- The task -
Give again, word for word, only the lines of the material below from its first line through the one that holds "index dip: (96, 101)"; pictures stay out.

- Information -
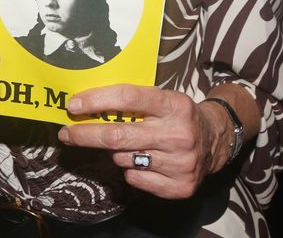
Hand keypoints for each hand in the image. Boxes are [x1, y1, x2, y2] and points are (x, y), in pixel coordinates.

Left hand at [57, 85, 232, 198]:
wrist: (216, 140)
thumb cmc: (176, 116)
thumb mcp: (161, 98)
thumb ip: (130, 100)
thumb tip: (84, 105)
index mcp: (174, 105)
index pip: (128, 97)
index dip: (96, 101)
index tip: (73, 105)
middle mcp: (178, 134)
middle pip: (118, 135)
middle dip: (85, 134)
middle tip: (66, 133)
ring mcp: (181, 162)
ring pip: (123, 158)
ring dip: (113, 152)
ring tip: (123, 145)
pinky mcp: (180, 186)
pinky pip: (135, 179)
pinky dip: (129, 170)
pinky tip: (141, 161)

- Task response -
Hand keypoints for each hand in the image. Boxes are [x1, y1, x2, y2] and points are (x, y), in pixel coordinates.

Left hand at [57, 85, 232, 198]:
wrist: (216, 140)
thumb cmc: (176, 116)
thumb mcp: (161, 98)
thumb ip: (130, 100)
thumb tip: (84, 105)
index mcp: (174, 105)
index pip: (128, 97)
index dip: (96, 101)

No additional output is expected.